The Toowoon Bay beach is located at the eastern end of Toowoon Bay Rd with access from Bay Road (250 metres south of the village intersection).  The beach is patrolled by Central Coast Council Lifeguard's during week days and lifesaver volunteers from the Toowoon Bay SLSC on weekends during summer. The Toowoon Bay SLSC has a  strong local following within The Entrance district.  In 2005, the Toowoon Bay SLSC had a new clubhouse constructed.

The beach is popular for swimming and fishing, with a gentle surf as the beach is protected from winds and strong currents. Sail boarding and kite surfing are popular out on the bay.
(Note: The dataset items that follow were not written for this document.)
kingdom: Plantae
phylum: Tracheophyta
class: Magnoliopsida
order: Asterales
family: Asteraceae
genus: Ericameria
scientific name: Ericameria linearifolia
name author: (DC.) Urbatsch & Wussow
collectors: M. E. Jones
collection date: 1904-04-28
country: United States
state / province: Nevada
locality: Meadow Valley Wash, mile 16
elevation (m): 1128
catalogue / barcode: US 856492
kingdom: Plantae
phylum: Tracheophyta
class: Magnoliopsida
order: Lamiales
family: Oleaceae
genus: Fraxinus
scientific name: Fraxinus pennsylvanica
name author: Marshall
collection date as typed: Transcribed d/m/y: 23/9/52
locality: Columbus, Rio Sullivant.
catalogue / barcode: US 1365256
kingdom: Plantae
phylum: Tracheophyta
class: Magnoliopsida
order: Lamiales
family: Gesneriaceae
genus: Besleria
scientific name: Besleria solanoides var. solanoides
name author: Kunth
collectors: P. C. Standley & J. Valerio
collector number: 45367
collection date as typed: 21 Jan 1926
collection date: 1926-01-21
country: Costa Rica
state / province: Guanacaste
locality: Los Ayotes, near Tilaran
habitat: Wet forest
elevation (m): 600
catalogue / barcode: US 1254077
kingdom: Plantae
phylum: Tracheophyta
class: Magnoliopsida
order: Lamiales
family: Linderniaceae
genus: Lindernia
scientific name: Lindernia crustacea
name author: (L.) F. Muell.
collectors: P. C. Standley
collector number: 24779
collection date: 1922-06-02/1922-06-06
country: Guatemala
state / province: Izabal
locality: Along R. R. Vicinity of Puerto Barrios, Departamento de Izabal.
The closest shopping centre with full Coles supermarket, banks, and general retail is at The Entrance. It is also at The Entrance where recreation facilities including the ocean baths, cricket pitch, and memorial park are located. Diggers @ The Entrance (Tuggerah Lakes RSL) and The Entrance Bowls are the nearest clubs. The nearest pubs are The Jetty at Long Jetty or at The Entrance.

Education 

Children from Toowoon Bay are in the area for The Entrance Public School.

Transport 
Toowoon Bay is serviced by The Entrance Red Bus Service with one route to The Entrance. The closest railway station is Tuggerah railway station which is serviced by the Central Coast & Newcastle Line.